When the calendars show the date of September 15, 2008, with the bankruptcy of Lehman Brothers, the largest financial institution in the US and described as ‘too big to sink’, hundreds of banks, thousands of companies and millions of people in the US, then in Europe and Asia went bankrupt. About two months after this bankruptcy, while the whole world is ravaged by the global crisis, an article titled ‘Bitcoin: A Peer to Peer Electronic Cash System’ is written by an individual using the pseudonym of Satoshi Nakamoto and whose true identity remains a mystery to this date, is published. For those who are intrigued, the technical statements and explanations in this article, which are translated into almost all languages on the Internet, can be confusing; but the fallacy of this article bears a mysterious claim; ‘O people, you no longer need a monetary system governed by central structures. You can reshape the economy with the power of mathematics and technology within a decentralized trust mechanism.’

Although the word ‘blockchain’ is not mentioned in Nakamoto’s article, the mathematical and technological approaches and the visuals expressing them manifest the concept of blockchain. More than 10 years passed and time has proven the validity of Nakamoto’s claim; global economy can be redefined, and trust can be achieved without the necessity of dominating centralist elements which are the ruling powers. The name and philosophy of the protocol to ensure this trust is the blockchain.

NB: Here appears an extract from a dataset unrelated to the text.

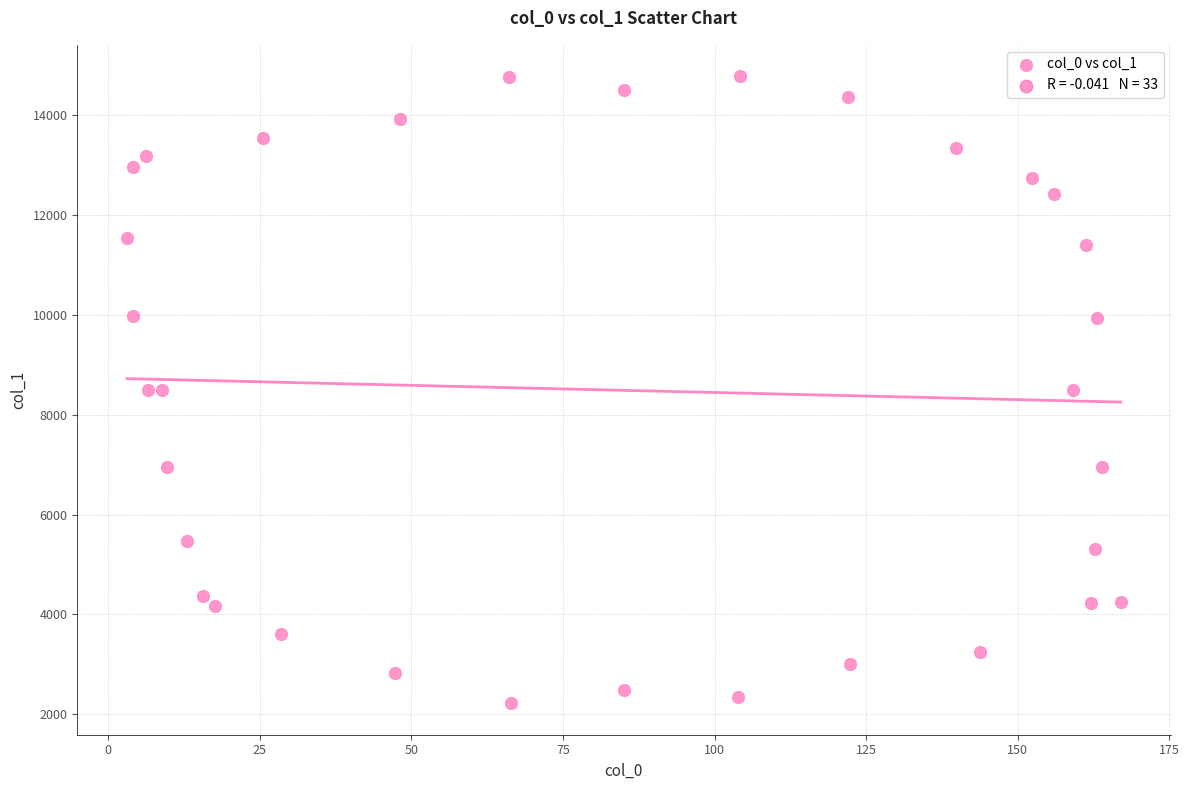

What is the range of Y values (max minus min)?

12568.9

Three components comprise the basis of the blockchain technology; the first is the recording of data with certain rules. This approach constitutes agreement between all parties. Agreement ensures the continuity of the alliance between the parties.

The second rule is that the data is never kept in one center, but by all parties. This way no one is central, but everyone becomes a component of the holistic center. Individual wills cannot harm the whole. Discord and mischief making results in the expulsion of the relevant party or those who constitute a minority in the system. Those who do not comply with the agreement are punished by being excluded from the reliable structure of the system. The last component is what we call Smart Conventions; the data recorded in the decentralized way with a certain agreement acts like a computer program. Thus, rules with predetermined processes can be triggered automatically and no will can prevent this process. The data recorded on blockchain systems can be any digitized records. Not just economic data, documents such as identity records, contracts, title deeds and licenses and shares can also be included here. Today, it is possible to establish information-based virtual units (commodities) that are referred to as ‘Stable Coin’ on blockchain systems, whose value is indexed to US dollars or any other currency and determined in terms of the exact limits of emission volume and cryptology which is the science of encryption. This power may enable the redefinition of global relations which were based on the economic imbalance and domination of the past century.

It would be a mistake to treat blockchain technology as a singular application. Blockchain is a way of thinking and a philosophy with the elements we have mentioned above. It is a protocol of trust for people and societies where civilization can be truly restored. The conditions under which this protocol will be used and how it will be used will be shaped by the alliance of the political, economic and strategic thinking world.

Turkey is a country in which blockchain technology saw interest in a broad sense and was exploited in significant formations in the early stages. Göbeklitepe reveals the potential of leadership for an economic future which perhaps can be defined as ‘rebuilding of humanity on trust’ in a geography where the history of civilization is being rewritten; it has the power to become a truth, not a mere imagination.